- _Page extract_
──────────

The housing recovery is heavily dependent on low interest rates induced by the Federal Reserve, but mortgage applications continue to climb higher.
According to the Mortgage Bankers Association’s latest report for the week ending May 3, loan application volume jumped 7 percent higher on a seasonally adjusted basis from one week earlier. This comes after a 1.8 percent increase. These figures include both refinancing and home purchase demand, and cover over 75 percent of all domestic retail residential mortgage applications.
The industry group’s Refinance Index increased 8 percent from the previous week and is at its highest level since December 2012. The Purchase Index increased 2 percent to reach its highest level since May 2010. On an unadjusted basis, the Purchase Index gained 3 percent, and is 12 percent higher than the same week one year ago.
Overall, the refinance share of mortgage activity edged higher from 75 percent to 76 percent of total applications. The refinance share declined for ten straight weeks earlier this year, but currently stands at its highest percentage in about three months.
The average interest rate for a 30-year fixed-rate mortgage came in at 3.59 percent, down slightly from 3.60 percent in the prior week. This is the lowest rate since December 2012. In comparison, the week ending March 15 posted the highest contract rate since August 2012 at 3.82 percent. The most recent average rate for a 15-year fixed-rate mortgage decreased from 2.84 percent to 2.81 percent, the lowest in the history of the survey.
The MBA report is the latest sign that the housing recovery is still in progress. Earlier this week, CoreLogic reported that home prices increased 10.5 percent year-over-year in March. It was the 13th consecutive gain in home prices and the biggest year-over-year jump since 2006.
In morning trading, home-builder names such as D.R. Horton (NYSE:DHI) and PulteGroup (NYSE:PHM) edged slightly lower. Shares of Home Depot (NYSE:HD) traded flat, while Lowes (NYSE:L) fell 0.50 percent.

──────────

Stored items from a collection:
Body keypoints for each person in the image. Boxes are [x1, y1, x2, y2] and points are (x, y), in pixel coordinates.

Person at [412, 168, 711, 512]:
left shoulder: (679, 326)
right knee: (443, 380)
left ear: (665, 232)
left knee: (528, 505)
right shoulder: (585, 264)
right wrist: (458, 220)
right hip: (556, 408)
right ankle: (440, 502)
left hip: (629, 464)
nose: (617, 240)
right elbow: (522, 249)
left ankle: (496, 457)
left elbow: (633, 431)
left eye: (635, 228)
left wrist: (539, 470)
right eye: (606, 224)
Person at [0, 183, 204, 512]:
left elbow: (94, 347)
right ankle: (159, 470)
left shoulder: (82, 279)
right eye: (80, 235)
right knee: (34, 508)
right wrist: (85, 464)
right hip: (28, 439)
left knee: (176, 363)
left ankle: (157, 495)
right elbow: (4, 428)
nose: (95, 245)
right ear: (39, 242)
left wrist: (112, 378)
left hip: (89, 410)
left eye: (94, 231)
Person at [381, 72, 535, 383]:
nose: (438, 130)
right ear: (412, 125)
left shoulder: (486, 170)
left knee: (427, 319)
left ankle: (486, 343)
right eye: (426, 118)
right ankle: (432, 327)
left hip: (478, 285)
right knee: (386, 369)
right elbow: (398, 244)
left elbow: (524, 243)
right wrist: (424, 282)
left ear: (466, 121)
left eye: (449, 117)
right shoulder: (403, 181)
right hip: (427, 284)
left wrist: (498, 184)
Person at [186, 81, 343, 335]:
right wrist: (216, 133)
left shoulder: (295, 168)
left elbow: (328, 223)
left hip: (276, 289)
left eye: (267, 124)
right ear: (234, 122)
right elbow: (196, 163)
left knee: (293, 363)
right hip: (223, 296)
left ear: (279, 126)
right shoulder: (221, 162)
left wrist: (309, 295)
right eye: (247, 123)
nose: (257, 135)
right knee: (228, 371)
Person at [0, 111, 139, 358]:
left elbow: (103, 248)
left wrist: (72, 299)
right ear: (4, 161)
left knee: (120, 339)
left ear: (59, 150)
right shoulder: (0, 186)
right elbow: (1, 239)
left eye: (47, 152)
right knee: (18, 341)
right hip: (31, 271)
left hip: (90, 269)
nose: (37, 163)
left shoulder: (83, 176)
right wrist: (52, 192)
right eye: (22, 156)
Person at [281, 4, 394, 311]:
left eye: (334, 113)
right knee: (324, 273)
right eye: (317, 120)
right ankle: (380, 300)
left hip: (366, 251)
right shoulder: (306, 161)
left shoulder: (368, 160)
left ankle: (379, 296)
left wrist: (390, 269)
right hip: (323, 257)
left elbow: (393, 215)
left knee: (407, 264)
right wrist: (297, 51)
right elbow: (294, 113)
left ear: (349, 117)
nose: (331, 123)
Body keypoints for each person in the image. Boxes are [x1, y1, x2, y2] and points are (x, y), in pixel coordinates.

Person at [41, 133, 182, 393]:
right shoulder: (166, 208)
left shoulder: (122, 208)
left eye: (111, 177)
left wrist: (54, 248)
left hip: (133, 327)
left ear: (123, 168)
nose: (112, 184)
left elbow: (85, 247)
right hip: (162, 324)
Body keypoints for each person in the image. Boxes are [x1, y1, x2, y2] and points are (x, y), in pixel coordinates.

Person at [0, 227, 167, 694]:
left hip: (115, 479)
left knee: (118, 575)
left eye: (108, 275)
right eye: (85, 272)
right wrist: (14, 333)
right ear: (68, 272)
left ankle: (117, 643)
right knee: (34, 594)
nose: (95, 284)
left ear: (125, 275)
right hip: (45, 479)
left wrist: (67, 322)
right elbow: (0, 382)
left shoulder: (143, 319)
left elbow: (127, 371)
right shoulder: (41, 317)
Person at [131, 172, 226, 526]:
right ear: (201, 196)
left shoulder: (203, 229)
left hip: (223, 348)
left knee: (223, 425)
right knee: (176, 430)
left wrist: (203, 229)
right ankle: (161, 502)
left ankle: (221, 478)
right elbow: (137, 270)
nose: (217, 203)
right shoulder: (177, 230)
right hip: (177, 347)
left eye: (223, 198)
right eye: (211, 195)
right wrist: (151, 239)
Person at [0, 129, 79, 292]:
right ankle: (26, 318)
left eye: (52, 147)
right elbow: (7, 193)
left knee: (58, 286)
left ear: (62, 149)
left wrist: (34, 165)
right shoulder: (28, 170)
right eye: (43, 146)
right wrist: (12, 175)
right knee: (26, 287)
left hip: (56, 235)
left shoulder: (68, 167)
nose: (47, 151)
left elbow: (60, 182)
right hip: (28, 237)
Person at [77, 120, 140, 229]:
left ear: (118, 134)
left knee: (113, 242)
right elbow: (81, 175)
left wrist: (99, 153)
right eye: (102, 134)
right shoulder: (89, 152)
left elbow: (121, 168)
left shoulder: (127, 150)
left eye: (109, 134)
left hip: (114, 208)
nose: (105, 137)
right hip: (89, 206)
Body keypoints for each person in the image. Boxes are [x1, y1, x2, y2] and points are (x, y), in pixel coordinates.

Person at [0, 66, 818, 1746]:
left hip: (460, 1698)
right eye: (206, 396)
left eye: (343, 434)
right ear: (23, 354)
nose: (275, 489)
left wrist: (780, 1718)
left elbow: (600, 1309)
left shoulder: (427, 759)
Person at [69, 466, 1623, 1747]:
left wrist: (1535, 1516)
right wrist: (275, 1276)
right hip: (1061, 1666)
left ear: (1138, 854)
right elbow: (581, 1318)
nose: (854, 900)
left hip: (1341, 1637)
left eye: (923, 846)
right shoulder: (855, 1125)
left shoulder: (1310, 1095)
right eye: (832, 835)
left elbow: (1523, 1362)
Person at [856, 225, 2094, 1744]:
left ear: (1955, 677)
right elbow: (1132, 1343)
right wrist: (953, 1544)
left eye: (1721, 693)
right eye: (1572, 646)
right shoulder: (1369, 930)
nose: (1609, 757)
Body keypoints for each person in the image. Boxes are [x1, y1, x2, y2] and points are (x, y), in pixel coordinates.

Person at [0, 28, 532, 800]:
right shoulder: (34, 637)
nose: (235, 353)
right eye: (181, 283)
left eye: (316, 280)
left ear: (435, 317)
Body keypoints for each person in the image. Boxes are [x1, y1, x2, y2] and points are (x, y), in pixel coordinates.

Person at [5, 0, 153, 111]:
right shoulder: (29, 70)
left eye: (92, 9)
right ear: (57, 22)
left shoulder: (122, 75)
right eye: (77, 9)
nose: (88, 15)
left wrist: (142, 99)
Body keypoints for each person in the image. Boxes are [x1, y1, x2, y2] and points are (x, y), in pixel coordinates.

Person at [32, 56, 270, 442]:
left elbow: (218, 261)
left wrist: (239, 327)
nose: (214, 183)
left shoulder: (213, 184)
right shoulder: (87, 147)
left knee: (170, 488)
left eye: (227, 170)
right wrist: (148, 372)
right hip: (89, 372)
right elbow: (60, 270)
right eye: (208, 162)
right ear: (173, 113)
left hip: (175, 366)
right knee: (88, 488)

──────────

- _Actions to take_
**a)** Rewrite the paragraph of the mortgage article that begins "The average interest rate for a 30-year fixed-rate mortgage" as a short bulleted list, keeping its main figures.
**b)** Answer these questions from the mortgage article:
(i) By what percentage did loan application volume rise on a seasonally adjusted basis in the week ending May 3?
(ii) For how many straight weeks did the refinance share decline earlier this year?
(iii) By how much did home prices increase year-over-year in March, according to CoreLogic?

- _Per-task outputs_
**a)**
- 30-year fixed-rate mortgage: averaged 3.59 percent, down from 3.60 percent the prior week, the lowest rate since December 2012.
- Week ending March 15: 3.82 percent, the highest contract rate since August 2012.
- 15-year fixed-rate mortgage: fell from 2.84 percent to 2.81 percent, the lowest in the history of the survey.

**b)**
(i) 7 percent.
(ii) Ten weeks.
(iii) 10.5 percent.